* YOUR GOAL *
Skip the pictures and give back the rest of the listing exactly.

---

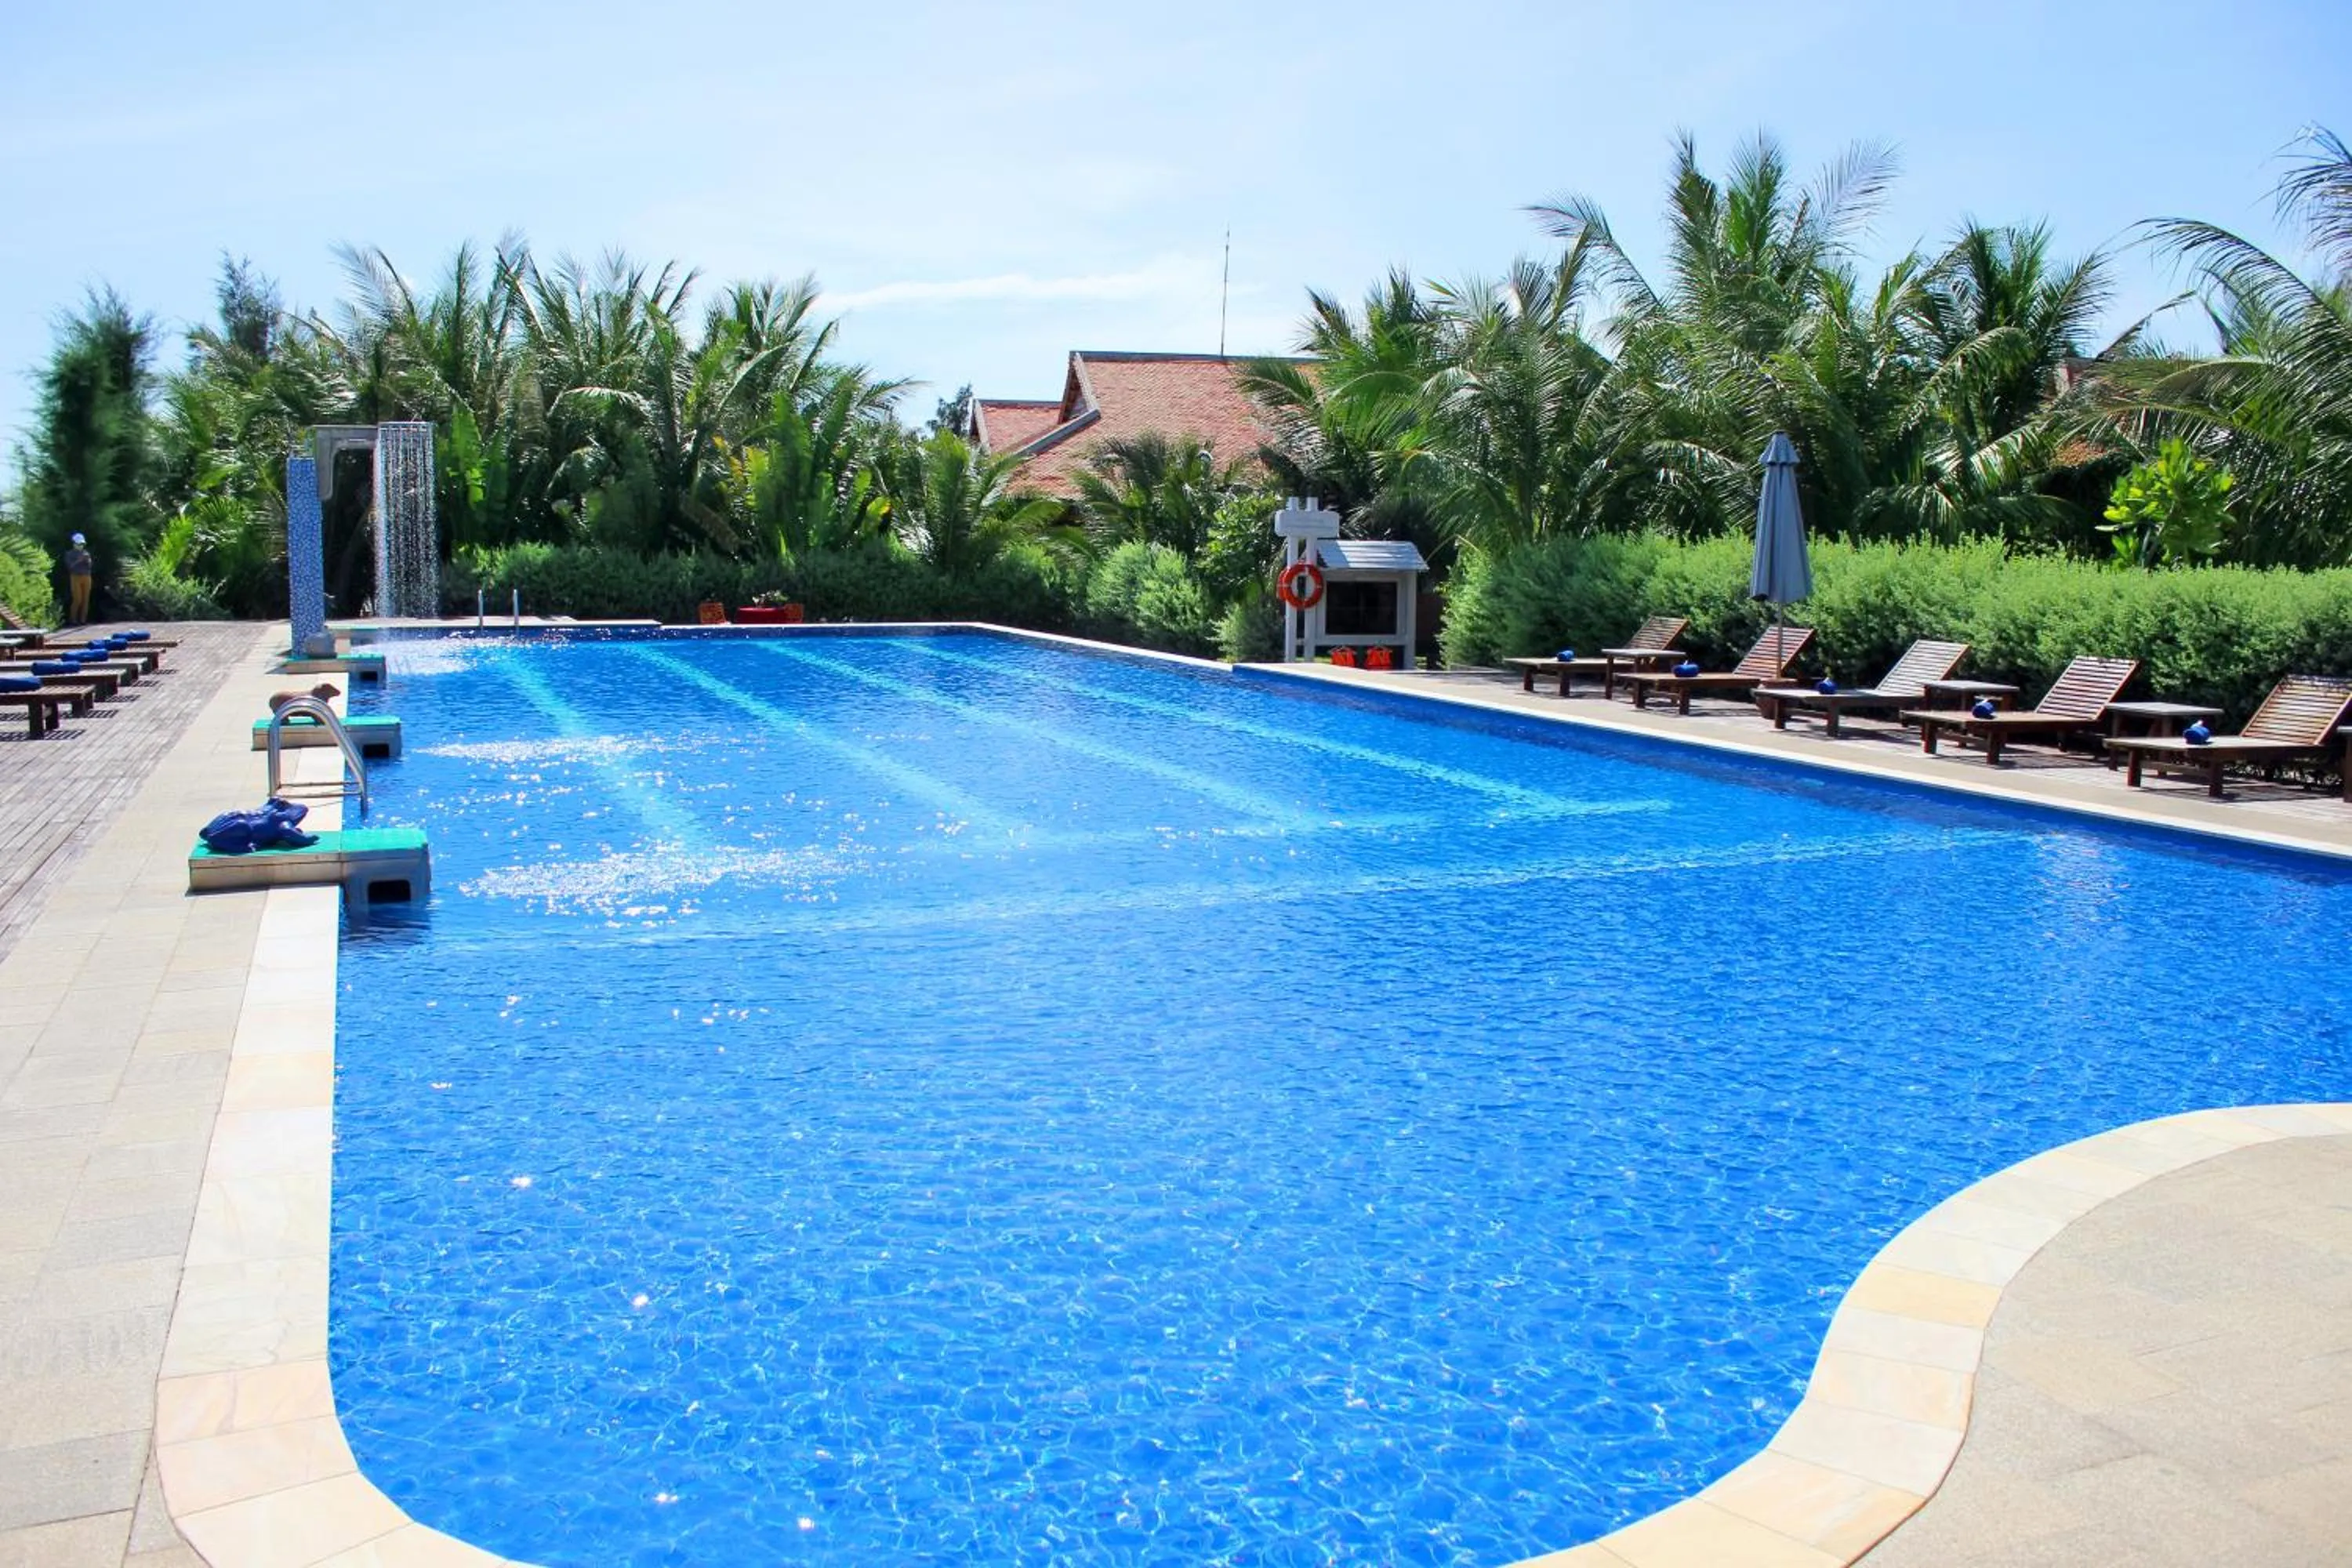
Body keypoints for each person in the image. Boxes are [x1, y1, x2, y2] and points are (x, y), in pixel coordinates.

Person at [64, 533, 93, 625]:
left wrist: (88, 560)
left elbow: (90, 566)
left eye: (82, 544)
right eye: (79, 544)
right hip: (75, 577)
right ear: (74, 544)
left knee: (86, 599)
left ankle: (83, 620)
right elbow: (70, 567)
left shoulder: (86, 553)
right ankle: (73, 619)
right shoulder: (69, 554)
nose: (81, 546)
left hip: (87, 576)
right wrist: (79, 560)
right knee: (77, 599)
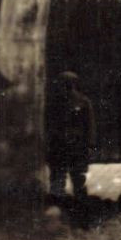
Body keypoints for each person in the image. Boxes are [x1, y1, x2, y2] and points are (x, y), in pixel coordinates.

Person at [46, 70, 96, 200]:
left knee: (78, 176)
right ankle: (57, 201)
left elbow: (89, 125)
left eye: (69, 83)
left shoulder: (83, 102)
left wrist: (89, 145)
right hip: (59, 143)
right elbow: (49, 123)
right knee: (57, 175)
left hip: (77, 144)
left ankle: (80, 203)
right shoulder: (54, 102)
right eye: (64, 83)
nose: (67, 86)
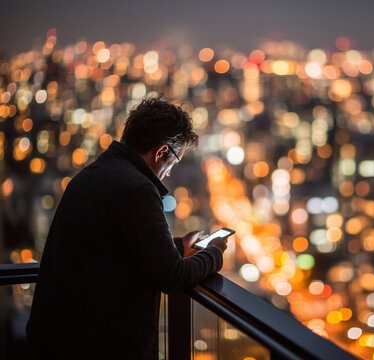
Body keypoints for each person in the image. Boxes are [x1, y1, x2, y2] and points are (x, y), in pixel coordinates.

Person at [26, 97, 228, 359]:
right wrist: (214, 252)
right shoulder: (138, 189)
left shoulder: (90, 175)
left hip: (56, 338)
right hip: (100, 346)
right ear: (161, 152)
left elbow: (113, 248)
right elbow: (172, 276)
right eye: (174, 163)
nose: (168, 173)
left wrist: (178, 246)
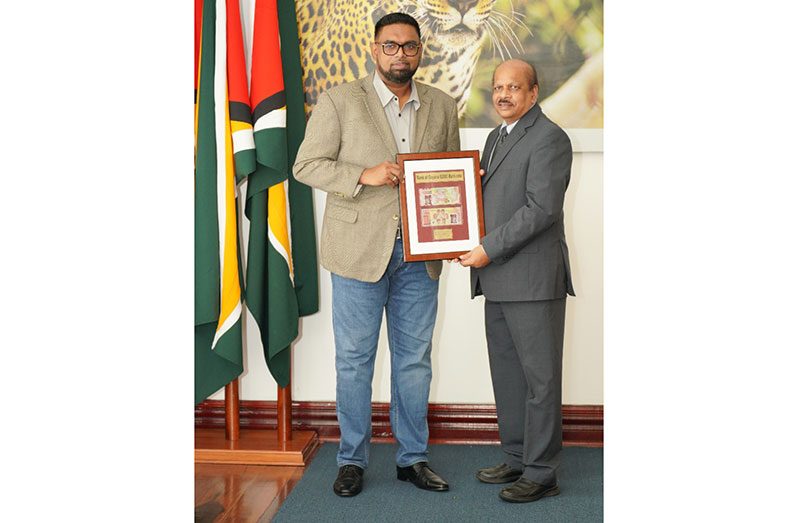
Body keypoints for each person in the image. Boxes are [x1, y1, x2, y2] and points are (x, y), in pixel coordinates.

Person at [293, 12, 460, 498]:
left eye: (409, 47)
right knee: (354, 361)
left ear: (420, 51)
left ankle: (413, 458)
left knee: (414, 362)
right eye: (391, 46)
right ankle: (351, 459)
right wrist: (361, 174)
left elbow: (448, 177)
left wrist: (450, 234)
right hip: (357, 251)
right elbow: (306, 165)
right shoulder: (340, 100)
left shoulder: (443, 106)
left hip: (418, 254)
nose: (400, 55)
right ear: (374, 48)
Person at [455, 59, 575, 503]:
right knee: (507, 374)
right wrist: (458, 232)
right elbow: (488, 199)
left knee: (540, 380)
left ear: (533, 93)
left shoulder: (550, 138)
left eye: (514, 87)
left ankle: (542, 471)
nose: (503, 95)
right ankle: (517, 455)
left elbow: (541, 210)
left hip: (532, 279)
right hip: (498, 277)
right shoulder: (494, 137)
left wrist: (486, 246)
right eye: (497, 87)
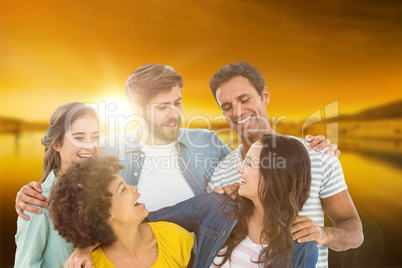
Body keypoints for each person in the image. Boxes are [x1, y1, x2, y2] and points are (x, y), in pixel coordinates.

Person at [15, 64, 333, 216]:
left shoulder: (208, 143)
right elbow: (67, 184)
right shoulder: (107, 149)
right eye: (163, 107)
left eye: (178, 102)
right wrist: (31, 192)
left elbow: (258, 166)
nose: (175, 114)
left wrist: (310, 148)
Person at [208, 62, 364, 267]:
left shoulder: (317, 156)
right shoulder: (221, 175)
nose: (237, 112)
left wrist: (324, 234)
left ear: (265, 95)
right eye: (226, 107)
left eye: (244, 99)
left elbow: (354, 231)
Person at [148, 134, 318, 267]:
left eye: (249, 163)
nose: (239, 168)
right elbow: (147, 223)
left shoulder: (303, 248)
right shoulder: (215, 206)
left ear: (275, 176)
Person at [48, 155, 194, 268]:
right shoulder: (92, 264)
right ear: (104, 214)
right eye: (123, 189)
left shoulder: (175, 237)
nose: (134, 188)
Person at [14, 102, 100, 268]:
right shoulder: (37, 201)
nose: (90, 145)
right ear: (57, 144)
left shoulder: (104, 192)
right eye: (79, 138)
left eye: (95, 137)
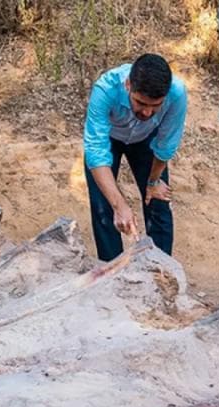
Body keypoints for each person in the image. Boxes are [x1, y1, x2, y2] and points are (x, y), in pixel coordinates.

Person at [83, 53, 187, 260]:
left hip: (147, 139)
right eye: (140, 103)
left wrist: (153, 181)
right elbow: (96, 152)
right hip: (110, 138)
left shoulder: (177, 94)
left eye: (155, 106)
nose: (147, 112)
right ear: (128, 85)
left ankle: (162, 270)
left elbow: (165, 145)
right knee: (104, 207)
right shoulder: (105, 90)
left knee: (158, 201)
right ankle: (112, 271)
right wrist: (119, 206)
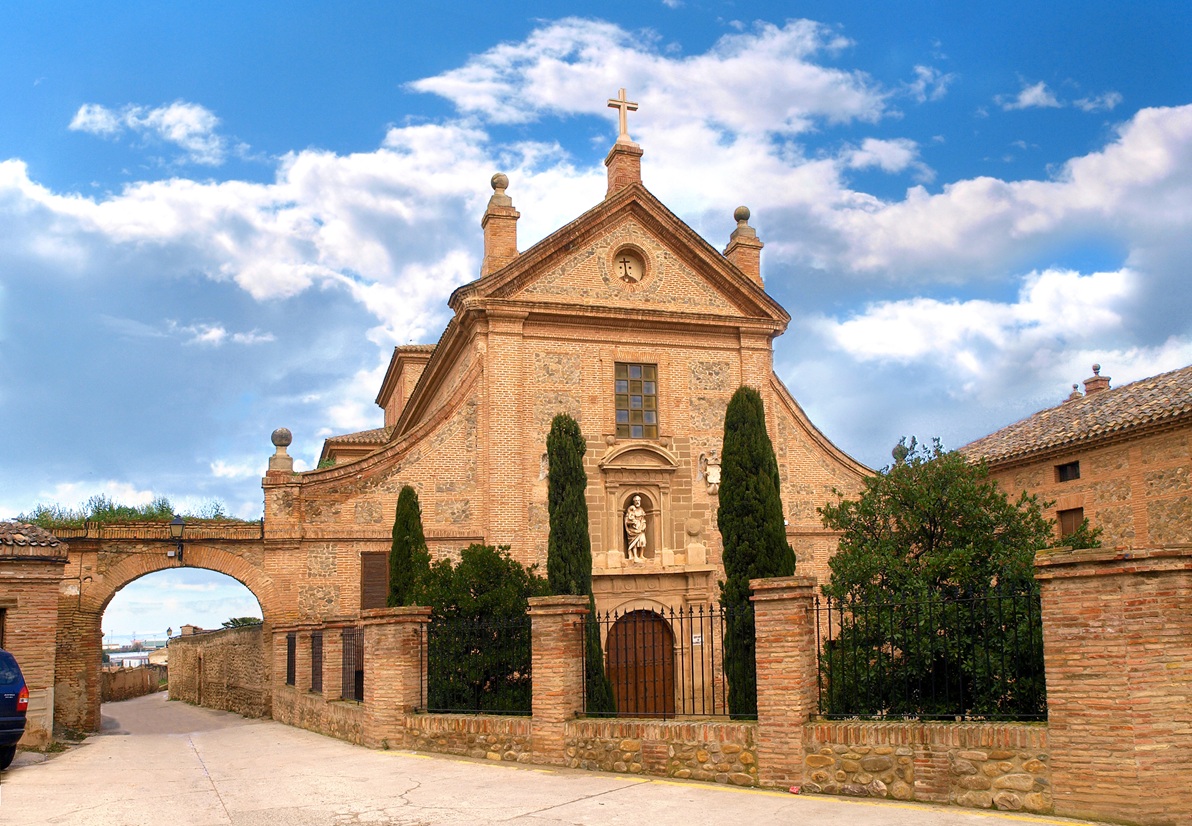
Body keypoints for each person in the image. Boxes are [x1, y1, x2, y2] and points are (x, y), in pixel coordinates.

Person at [624, 495, 647, 562]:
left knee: (642, 541)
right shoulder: (631, 510)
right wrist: (633, 523)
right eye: (636, 501)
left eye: (638, 500)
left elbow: (643, 519)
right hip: (633, 529)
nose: (637, 502)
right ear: (633, 502)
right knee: (634, 543)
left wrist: (643, 525)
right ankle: (635, 555)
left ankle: (641, 555)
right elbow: (627, 520)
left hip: (641, 528)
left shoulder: (641, 510)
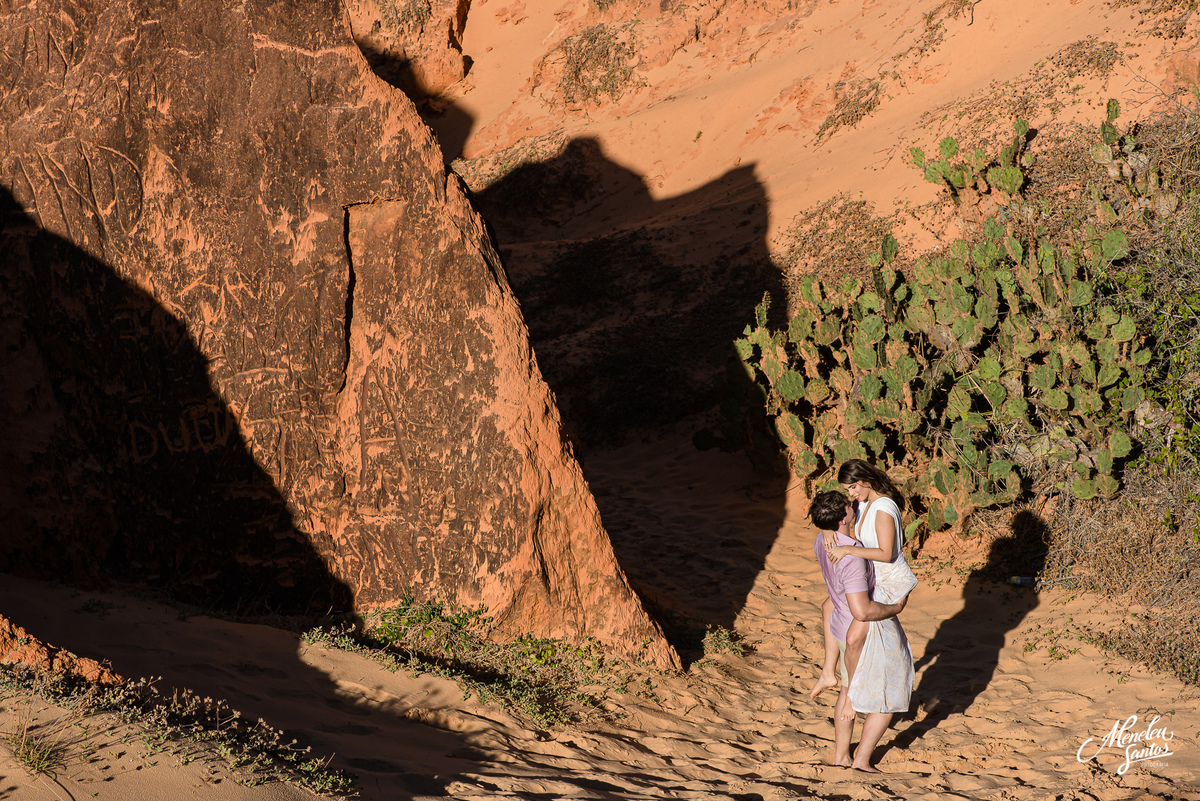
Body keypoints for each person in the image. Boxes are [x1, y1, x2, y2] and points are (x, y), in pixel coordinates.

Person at [809, 490, 911, 772]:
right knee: (887, 699)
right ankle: (862, 760)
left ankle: (841, 756)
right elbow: (862, 611)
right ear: (842, 519)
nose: (853, 504)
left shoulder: (823, 539)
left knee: (846, 690)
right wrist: (895, 608)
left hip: (839, 627)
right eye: (848, 505)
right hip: (860, 631)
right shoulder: (851, 559)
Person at [810, 460, 917, 704]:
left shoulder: (883, 509)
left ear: (865, 480)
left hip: (888, 577)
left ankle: (851, 695)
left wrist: (849, 549)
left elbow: (886, 553)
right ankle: (828, 672)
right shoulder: (864, 502)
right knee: (828, 606)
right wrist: (827, 529)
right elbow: (839, 517)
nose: (851, 494)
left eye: (852, 488)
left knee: (854, 637)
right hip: (872, 572)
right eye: (848, 490)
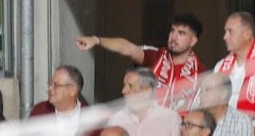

---

* TASK ANSWER *
Body keypoints for each person in the image. Boxes are [x1, y1, x2, y2] and points are (x, y), in pixel coordinates.

Person at [64, 533, 93, 625]:
left wrist: (88, 560)
left elbow: (90, 566)
left eye: (82, 544)
right eye: (79, 544)
right hip: (75, 577)
right ear: (74, 544)
left knee: (86, 599)
left ankle: (83, 620)
right elbow: (70, 567)
left shoulder: (86, 553)
right ankle: (73, 619)
right shoulder: (69, 554)
nose: (81, 546)
left hip: (87, 576)
right wrist: (79, 560)
right knee: (77, 599)
Body keypoints for each person in the image. Boxes are [x1, y1, x2, y2] and points are (x, y), in pixel coordinates.

Person at [46, 70, 96, 200]:
left knee: (78, 176)
right ankle: (57, 201)
left elbow: (89, 125)
left eye: (69, 83)
left shoulder: (83, 102)
left wrist: (89, 145)
right hip: (59, 143)
right elbow: (49, 123)
right knee: (57, 175)
left hip: (77, 144)
left ankle: (80, 203)
right shoulder: (54, 102)
right eye: (64, 83)
nose: (67, 86)
Body keypoints for each person in the image. Boxes are [x1, y1, x2, y2] and points are (x, y), in pixel coordinates.

Person at [26, 97, 228, 359]:
right wrist: (214, 252)
right shoulder: (138, 189)
left shoulder: (90, 175)
left hip: (56, 338)
right hip: (100, 346)
right ear: (161, 152)
left elbow: (113, 248)
right elbow: (172, 276)
right eye: (174, 163)
nose: (168, 173)
left wrist: (178, 246)
Body keypoints for each person in the image. Boxes are [x1, y1, x2, y2] and points are (x, y), in pixel coordinates.

Person at [293, 12, 460, 498]:
left eye: (409, 47)
right knee: (354, 361)
left ear: (420, 51)
left ankle: (413, 458)
left knee: (414, 362)
right eye: (391, 46)
right ankle: (351, 459)
right wrist: (361, 174)
left elbow: (448, 177)
left wrist: (450, 234)
right hip: (357, 251)
right elbow: (306, 165)
right shoulder: (340, 100)
left shoulder: (443, 106)
left hip: (418, 254)
nose: (400, 55)
right ear: (374, 48)
Person at [455, 59, 575, 503]:
right knee: (507, 374)
right wrist: (458, 232)
right elbow: (488, 199)
left knee: (540, 380)
left ear: (533, 93)
left shoulder: (550, 138)
left eye: (514, 87)
left ankle: (542, 471)
nose: (503, 95)
right ankle: (517, 455)
left elbow: (541, 210)
left hip: (532, 279)
right hip: (498, 277)
right shoulder: (494, 137)
left wrist: (486, 246)
right eye: (497, 87)
Body keypoints for each person in the image. Boxes are [x1, y1, x2, y2] and points are (x, y), in pixel coordinates.

Person at [15, 64, 333, 216]:
left shoulder: (208, 143)
right elbow: (67, 184)
right shoulder: (107, 149)
right eye: (163, 107)
left eye: (178, 102)
right wrist: (31, 192)
left elbow: (258, 166)
nose: (175, 114)
left wrist: (310, 148)
Person at [208, 62, 364, 267]:
left shoulder: (317, 156)
right shoulder: (221, 175)
nose: (237, 112)
left wrist: (324, 234)
left ear: (265, 95)
right eye: (226, 107)
left eye: (244, 99)
left elbow: (354, 231)
Person at [148, 134, 318, 267]:
left eye: (249, 163)
nose: (239, 168)
right elbow: (147, 223)
left shoulder: (303, 248)
right shoulder: (215, 206)
left ear: (275, 176)
Person at [48, 155, 194, 268]:
right shoulder: (92, 264)
right ear: (104, 214)
right eye: (123, 189)
left shoulder: (175, 237)
nose: (134, 188)
Person at [14, 102, 100, 268]:
right shoulder: (37, 201)
nose: (90, 145)
right ear: (57, 144)
left shoulder: (104, 192)
right eye: (79, 138)
left eye: (95, 137)
Body keypoints for each person in the image. Boxes are [x1, y1, x2, y2] and points are (x, y), in pixel coordinates.

Person at [83, 53, 187, 260]:
left hip: (147, 139)
right eye: (140, 103)
left wrist: (153, 181)
right elbow: (96, 152)
right hip: (110, 138)
left shoulder: (177, 94)
left eye: (155, 106)
nose: (147, 112)
right ear: (128, 85)
left ankle: (162, 270)
left elbow: (165, 145)
right knee: (104, 207)
right shoulder: (105, 90)
left knee: (158, 201)
right ankle: (112, 271)
right wrist: (119, 206)
Body keypoints for each person in the image. Boxes are [x1, y1, x2, y2] and points are (x, y), in pixel coordinates.

Person at [624, 495, 647, 562]:
left knee: (642, 541)
right shoulder: (631, 510)
right wrist: (633, 523)
right eye: (636, 501)
left eye: (638, 500)
left elbow: (643, 519)
right hip: (633, 529)
nose: (637, 502)
right ear: (633, 502)
right knee: (634, 543)
left wrist: (643, 525)
right ankle: (635, 555)
left ankle: (641, 555)
right elbow: (627, 520)
left hip: (641, 528)
left shoulder: (641, 510)
Body keypoints for each person in the image. Boxes are [x1, y1, x2, y2] and points are (x, y), in pixel coordinates.

Person at [809, 490, 911, 772]:
right knee: (887, 699)
right ankle: (862, 760)
left ankle: (841, 756)
right elbow: (862, 611)
right ear: (842, 519)
nose: (853, 504)
left shoulder: (823, 539)
left knee: (846, 690)
right wrist: (895, 608)
left hip: (839, 627)
right eye: (848, 505)
right hip: (860, 631)
right shoulder: (851, 559)
Person at [810, 460, 917, 704]:
left shoulder: (883, 509)
left ear: (865, 480)
left hip: (888, 577)
left ankle: (851, 695)
left wrist: (849, 549)
left elbow: (886, 553)
right ankle: (828, 672)
right shoulder: (864, 502)
right knee: (828, 606)
right wrist: (827, 529)
right elbow: (839, 517)
nose: (851, 494)
left eye: (852, 488)
left knee: (854, 637)
right hip: (872, 572)
right eye: (848, 490)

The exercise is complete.